**EXERCISE TASKS**.
**1.** Answer these questions from the post about 401k dividends:
(a) How many 401k plans has the reader held funds in?
(b) Which two kinds of IRA held some of the reader's funds?
(c) Which two roles does the writer say they do not hold?
**2.** Copy the post about 401k dividends word for word from "There are several" to "down a bit.".

**EXCERPTED TEXT**.
Reader David left a comment with the following question in it:
Every other mutual fund I have ever owned has at one time or another paid out dividend distributions.This includes funds that I have held on my own, and some that were held in Traditional and Roth IRA’S. Not so with any funds I have had in two 401k plans over the years. Going all the way back in my annual statements I cannot find a single entry for dividend distributions. Do you have any ideas why this might be so and whether or not I would be better off making contributions to an IRA that go above and beyond the company match??
There are several ways that I’ll attempt to answer this. Keep in mind, I’m not a financial planner, or a financial adviser, so take what I say with a grain of salt. Perhaps a few of my adviser readers will have slightly better advice, we’ll see. I think there are really two questions there though (I won’t charge you extra.), so let’s break it down a bit.

**INFORMATION GIVEN**.
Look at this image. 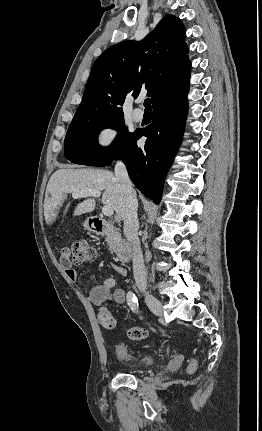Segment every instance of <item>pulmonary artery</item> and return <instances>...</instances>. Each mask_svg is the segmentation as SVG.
<instances>
[{"instance_id":"1","label":"pulmonary artery","mask_w":262,"mask_h":431,"mask_svg":"<svg viewBox=\"0 0 262 431\" xmlns=\"http://www.w3.org/2000/svg\"><path fill=\"white\" fill-rule=\"evenodd\" d=\"M132 115H133L134 120L138 121V122L142 121L144 118V112L140 108L134 109Z\"/></svg>"}]
</instances>
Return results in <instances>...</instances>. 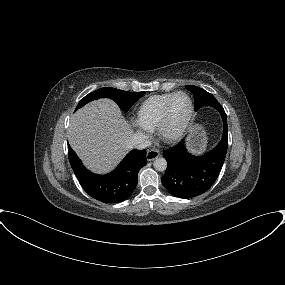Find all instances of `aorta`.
I'll use <instances>...</instances> for the list:
<instances>
[{"instance_id":"obj_1","label":"aorta","mask_w":285,"mask_h":285,"mask_svg":"<svg viewBox=\"0 0 285 285\" xmlns=\"http://www.w3.org/2000/svg\"><path fill=\"white\" fill-rule=\"evenodd\" d=\"M153 165L157 171H164L167 168V161L165 158L159 157L154 160Z\"/></svg>"}]
</instances>
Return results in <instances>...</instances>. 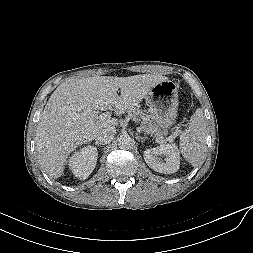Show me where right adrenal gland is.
Returning <instances> with one entry per match:
<instances>
[{
  "label": "right adrenal gland",
  "mask_w": 253,
  "mask_h": 253,
  "mask_svg": "<svg viewBox=\"0 0 253 253\" xmlns=\"http://www.w3.org/2000/svg\"><path fill=\"white\" fill-rule=\"evenodd\" d=\"M95 145L98 146V147H101V144L95 142Z\"/></svg>",
  "instance_id": "2a0ac1e0"
}]
</instances>
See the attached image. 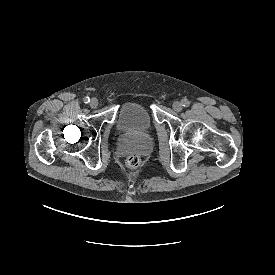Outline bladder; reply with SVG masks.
Wrapping results in <instances>:
<instances>
[{
	"instance_id": "31cf9c89",
	"label": "bladder",
	"mask_w": 275,
	"mask_h": 275,
	"mask_svg": "<svg viewBox=\"0 0 275 275\" xmlns=\"http://www.w3.org/2000/svg\"><path fill=\"white\" fill-rule=\"evenodd\" d=\"M119 134H148L153 120L148 106L139 100H130L118 108L114 122Z\"/></svg>"
}]
</instances>
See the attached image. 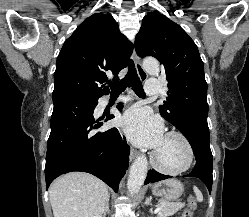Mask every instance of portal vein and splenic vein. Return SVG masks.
<instances>
[{
	"label": "portal vein and splenic vein",
	"mask_w": 249,
	"mask_h": 217,
	"mask_svg": "<svg viewBox=\"0 0 249 217\" xmlns=\"http://www.w3.org/2000/svg\"><path fill=\"white\" fill-rule=\"evenodd\" d=\"M161 209H162V207H161V206H158V207L155 209L154 213L157 214Z\"/></svg>",
	"instance_id": "portal-vein-and-splenic-vein-1"
}]
</instances>
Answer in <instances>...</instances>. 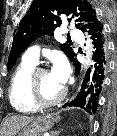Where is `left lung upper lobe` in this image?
I'll return each mask as SVG.
<instances>
[{
	"label": "left lung upper lobe",
	"mask_w": 117,
	"mask_h": 136,
	"mask_svg": "<svg viewBox=\"0 0 117 136\" xmlns=\"http://www.w3.org/2000/svg\"><path fill=\"white\" fill-rule=\"evenodd\" d=\"M64 13L68 16L69 22L78 17L75 20V26L82 31L86 29L90 31L101 24L96 11L87 0H33L13 38L8 69L36 38L42 34L52 35L55 28L62 23L59 15ZM60 48L70 60L75 56L69 44H60Z\"/></svg>",
	"instance_id": "obj_1"
}]
</instances>
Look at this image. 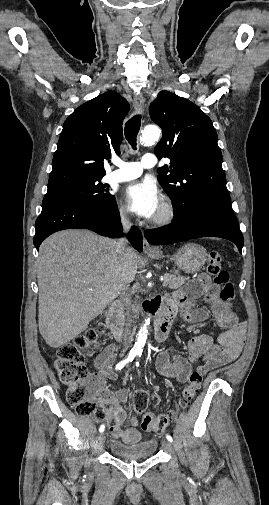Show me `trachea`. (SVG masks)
Listing matches in <instances>:
<instances>
[{
  "label": "trachea",
  "instance_id": "obj_1",
  "mask_svg": "<svg viewBox=\"0 0 269 505\" xmlns=\"http://www.w3.org/2000/svg\"><path fill=\"white\" fill-rule=\"evenodd\" d=\"M141 125V115H135L130 118L125 125L124 134L129 144L132 146L134 150H136L137 145V135L140 130Z\"/></svg>",
  "mask_w": 269,
  "mask_h": 505
}]
</instances>
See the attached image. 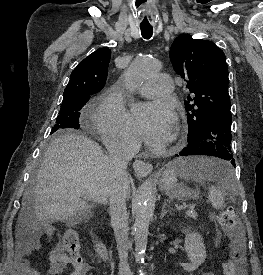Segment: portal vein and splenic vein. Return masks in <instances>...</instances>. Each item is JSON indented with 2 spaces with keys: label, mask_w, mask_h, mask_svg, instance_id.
Instances as JSON below:
<instances>
[{
  "label": "portal vein and splenic vein",
  "mask_w": 263,
  "mask_h": 275,
  "mask_svg": "<svg viewBox=\"0 0 263 275\" xmlns=\"http://www.w3.org/2000/svg\"><path fill=\"white\" fill-rule=\"evenodd\" d=\"M188 206H178L177 209L178 210H182V209H186Z\"/></svg>",
  "instance_id": "18ae733b"
}]
</instances>
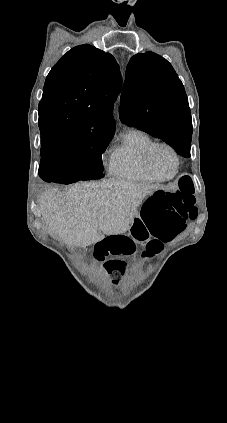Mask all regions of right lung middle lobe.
I'll return each mask as SVG.
<instances>
[{
  "label": "right lung middle lobe",
  "mask_w": 227,
  "mask_h": 423,
  "mask_svg": "<svg viewBox=\"0 0 227 423\" xmlns=\"http://www.w3.org/2000/svg\"><path fill=\"white\" fill-rule=\"evenodd\" d=\"M113 135L73 136L41 143V162L51 161L67 167L76 180L100 179L104 175L102 153Z\"/></svg>",
  "instance_id": "dd1d6c3e"
}]
</instances>
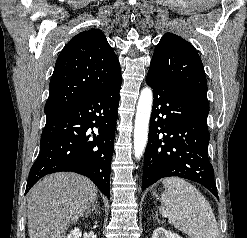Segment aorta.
Returning <instances> with one entry per match:
<instances>
[{
	"label": "aorta",
	"mask_w": 247,
	"mask_h": 238,
	"mask_svg": "<svg viewBox=\"0 0 247 238\" xmlns=\"http://www.w3.org/2000/svg\"><path fill=\"white\" fill-rule=\"evenodd\" d=\"M152 102V90L146 87L141 91L135 116L134 155L137 159H140L147 145Z\"/></svg>",
	"instance_id": "762f6f07"
}]
</instances>
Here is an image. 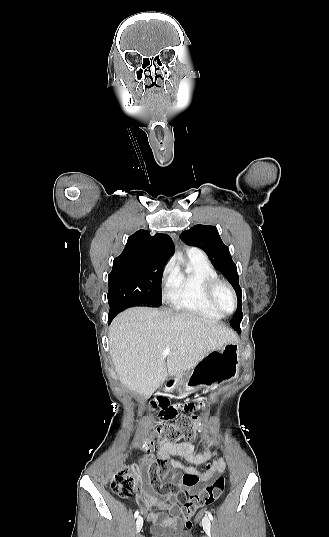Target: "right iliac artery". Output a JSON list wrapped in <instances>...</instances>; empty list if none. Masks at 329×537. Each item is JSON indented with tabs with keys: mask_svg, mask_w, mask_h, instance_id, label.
Wrapping results in <instances>:
<instances>
[{
	"mask_svg": "<svg viewBox=\"0 0 329 537\" xmlns=\"http://www.w3.org/2000/svg\"><path fill=\"white\" fill-rule=\"evenodd\" d=\"M138 515H139V511L137 510V511L135 512V514H134V517L137 518Z\"/></svg>",
	"mask_w": 329,
	"mask_h": 537,
	"instance_id": "82829eb1",
	"label": "right iliac artery"
}]
</instances>
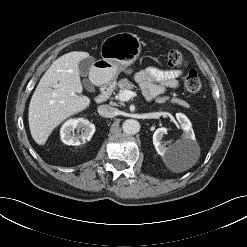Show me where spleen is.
I'll list each match as a JSON object with an SVG mask.
<instances>
[{"label": "spleen", "mask_w": 247, "mask_h": 247, "mask_svg": "<svg viewBox=\"0 0 247 247\" xmlns=\"http://www.w3.org/2000/svg\"><path fill=\"white\" fill-rule=\"evenodd\" d=\"M183 170H185V169H179V171H183Z\"/></svg>", "instance_id": "obj_1"}]
</instances>
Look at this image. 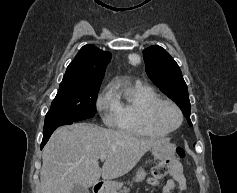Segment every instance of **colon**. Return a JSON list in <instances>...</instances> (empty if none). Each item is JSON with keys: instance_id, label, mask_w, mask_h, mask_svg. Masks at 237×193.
I'll use <instances>...</instances> for the list:
<instances>
[{"instance_id": "colon-1", "label": "colon", "mask_w": 237, "mask_h": 193, "mask_svg": "<svg viewBox=\"0 0 237 193\" xmlns=\"http://www.w3.org/2000/svg\"><path fill=\"white\" fill-rule=\"evenodd\" d=\"M176 154L179 158H184L185 157V151L182 148H177ZM172 169V164L171 160H166L159 162L155 167H154V182L162 179L164 176H166Z\"/></svg>"}]
</instances>
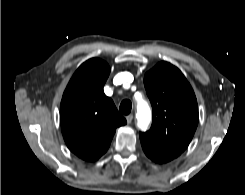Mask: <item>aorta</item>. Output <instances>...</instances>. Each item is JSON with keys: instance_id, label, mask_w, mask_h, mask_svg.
<instances>
[{"instance_id": "762f6f07", "label": "aorta", "mask_w": 245, "mask_h": 195, "mask_svg": "<svg viewBox=\"0 0 245 195\" xmlns=\"http://www.w3.org/2000/svg\"><path fill=\"white\" fill-rule=\"evenodd\" d=\"M152 114L149 104L140 100L137 103V125L139 129L146 130L151 122Z\"/></svg>"}]
</instances>
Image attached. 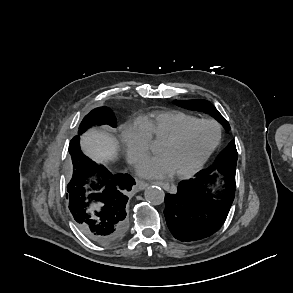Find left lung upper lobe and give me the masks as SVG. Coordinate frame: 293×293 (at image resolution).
I'll return each instance as SVG.
<instances>
[{"label": "left lung upper lobe", "mask_w": 293, "mask_h": 293, "mask_svg": "<svg viewBox=\"0 0 293 293\" xmlns=\"http://www.w3.org/2000/svg\"><path fill=\"white\" fill-rule=\"evenodd\" d=\"M176 105L190 109L203 111L213 116L219 121L226 129H230V125L227 120L218 112V110L207 100H175ZM237 163V150L235 142L231 141L228 146L218 155L214 164L208 168L207 172L218 170L219 172H225L227 170H236Z\"/></svg>", "instance_id": "left-lung-upper-lobe-1"}]
</instances>
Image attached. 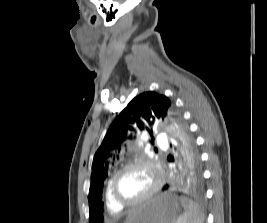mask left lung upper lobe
Instances as JSON below:
<instances>
[{"label": "left lung upper lobe", "mask_w": 267, "mask_h": 223, "mask_svg": "<svg viewBox=\"0 0 267 223\" xmlns=\"http://www.w3.org/2000/svg\"><path fill=\"white\" fill-rule=\"evenodd\" d=\"M162 121L169 127L183 150L186 171H202L200 156L194 139L181 115L175 110L174 103L165 95L153 91L136 96L117 116L109 127L92 163L91 186L87 204L89 214H106L107 206H102L103 182L107 177L110 163L122 150L127 139H133L132 133L149 129L154 123ZM99 223V221L97 222Z\"/></svg>", "instance_id": "5c2ea615"}]
</instances>
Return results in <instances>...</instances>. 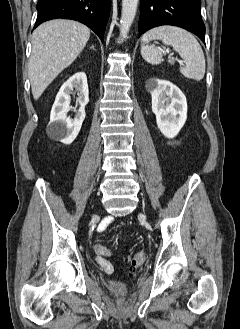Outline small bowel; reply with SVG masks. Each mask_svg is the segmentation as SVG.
Instances as JSON below:
<instances>
[{"mask_svg":"<svg viewBox=\"0 0 240 329\" xmlns=\"http://www.w3.org/2000/svg\"><path fill=\"white\" fill-rule=\"evenodd\" d=\"M111 218L106 219L105 222H109ZM94 250L96 252L95 261L96 263L101 267V269L107 273L112 274L113 273V265L112 263L106 258L107 256L113 255V251L103 245H95Z\"/></svg>","mask_w":240,"mask_h":329,"instance_id":"small-bowel-1","label":"small bowel"}]
</instances>
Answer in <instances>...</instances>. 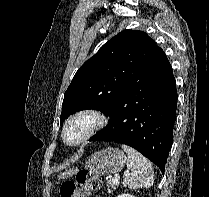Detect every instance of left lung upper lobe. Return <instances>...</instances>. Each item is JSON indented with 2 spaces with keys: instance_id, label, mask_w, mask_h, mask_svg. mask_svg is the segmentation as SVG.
<instances>
[{
  "instance_id": "obj_1",
  "label": "left lung upper lobe",
  "mask_w": 209,
  "mask_h": 197,
  "mask_svg": "<svg viewBox=\"0 0 209 197\" xmlns=\"http://www.w3.org/2000/svg\"><path fill=\"white\" fill-rule=\"evenodd\" d=\"M162 49L143 31L124 30L105 43L76 72L64 94L60 122L76 111L109 114L140 81Z\"/></svg>"
}]
</instances>
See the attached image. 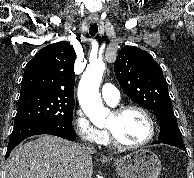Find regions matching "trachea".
Here are the masks:
<instances>
[{
  "instance_id": "trachea-1",
  "label": "trachea",
  "mask_w": 194,
  "mask_h": 178,
  "mask_svg": "<svg viewBox=\"0 0 194 178\" xmlns=\"http://www.w3.org/2000/svg\"><path fill=\"white\" fill-rule=\"evenodd\" d=\"M97 32H98V25L97 24L90 25V28H89L90 35L95 36Z\"/></svg>"
}]
</instances>
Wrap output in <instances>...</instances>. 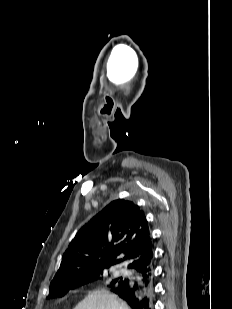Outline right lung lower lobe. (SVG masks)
<instances>
[{
    "instance_id": "right-lung-lower-lobe-1",
    "label": "right lung lower lobe",
    "mask_w": 232,
    "mask_h": 309,
    "mask_svg": "<svg viewBox=\"0 0 232 309\" xmlns=\"http://www.w3.org/2000/svg\"><path fill=\"white\" fill-rule=\"evenodd\" d=\"M133 274L112 288L132 309H153V257L128 266Z\"/></svg>"
}]
</instances>
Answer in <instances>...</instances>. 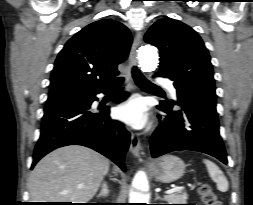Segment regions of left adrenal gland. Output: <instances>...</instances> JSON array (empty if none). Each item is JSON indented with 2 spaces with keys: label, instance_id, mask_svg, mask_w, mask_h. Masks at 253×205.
<instances>
[{
  "label": "left adrenal gland",
  "instance_id": "1",
  "mask_svg": "<svg viewBox=\"0 0 253 205\" xmlns=\"http://www.w3.org/2000/svg\"><path fill=\"white\" fill-rule=\"evenodd\" d=\"M155 200H163L158 193H155Z\"/></svg>",
  "mask_w": 253,
  "mask_h": 205
}]
</instances>
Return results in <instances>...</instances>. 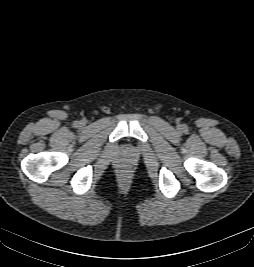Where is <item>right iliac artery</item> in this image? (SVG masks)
Here are the masks:
<instances>
[{"instance_id":"1","label":"right iliac artery","mask_w":254,"mask_h":267,"mask_svg":"<svg viewBox=\"0 0 254 267\" xmlns=\"http://www.w3.org/2000/svg\"><path fill=\"white\" fill-rule=\"evenodd\" d=\"M74 125L77 127L79 125V122H74Z\"/></svg>"}]
</instances>
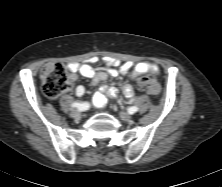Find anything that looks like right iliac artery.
Listing matches in <instances>:
<instances>
[{
	"label": "right iliac artery",
	"mask_w": 222,
	"mask_h": 187,
	"mask_svg": "<svg viewBox=\"0 0 222 187\" xmlns=\"http://www.w3.org/2000/svg\"><path fill=\"white\" fill-rule=\"evenodd\" d=\"M71 107L78 108L80 111H85L90 107V104L87 102H74Z\"/></svg>",
	"instance_id": "1"
}]
</instances>
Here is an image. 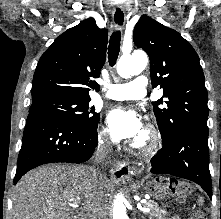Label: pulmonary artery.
Segmentation results:
<instances>
[{
	"instance_id": "e3ab8cb5",
	"label": "pulmonary artery",
	"mask_w": 221,
	"mask_h": 219,
	"mask_svg": "<svg viewBox=\"0 0 221 219\" xmlns=\"http://www.w3.org/2000/svg\"><path fill=\"white\" fill-rule=\"evenodd\" d=\"M146 92V77L137 76L130 83L108 85L105 97L112 100H138L143 98Z\"/></svg>"
}]
</instances>
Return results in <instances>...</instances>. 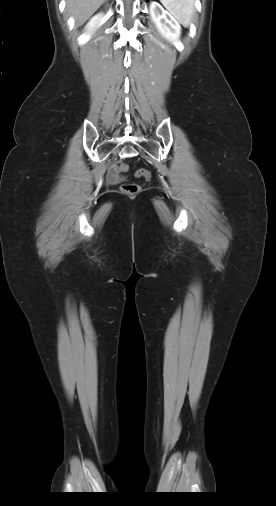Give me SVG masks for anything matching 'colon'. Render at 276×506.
I'll return each mask as SVG.
<instances>
[{
    "instance_id": "5ec220e1",
    "label": "colon",
    "mask_w": 276,
    "mask_h": 506,
    "mask_svg": "<svg viewBox=\"0 0 276 506\" xmlns=\"http://www.w3.org/2000/svg\"><path fill=\"white\" fill-rule=\"evenodd\" d=\"M116 170L119 174L125 175L128 172L129 167L125 163H120L116 166ZM136 176L143 177L145 179H150L151 173L147 169H139L136 172ZM121 189L124 193L129 194V195H135L140 191V187L135 183H124L121 186Z\"/></svg>"
}]
</instances>
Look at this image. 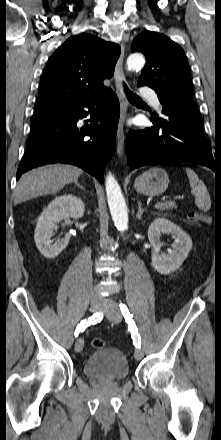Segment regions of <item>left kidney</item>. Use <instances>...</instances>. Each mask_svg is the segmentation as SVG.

**WORKED ANSWERS**.
**1.**
(a) Two.
(b) Traditional and Roth IRAs.
(c) Financial planner and financial adviser.

**2.**
There are several ways that I’ll attempt to answer this. Keep in mind, I’m not a financial planner, or a financial adviser, so take what I say with a grain of salt. Perhaps a few of my adviser readers will have slightly better advice, we’ll see. I think there are really two questions there though (I won’t charge you extra.), so let’s break it down a bit.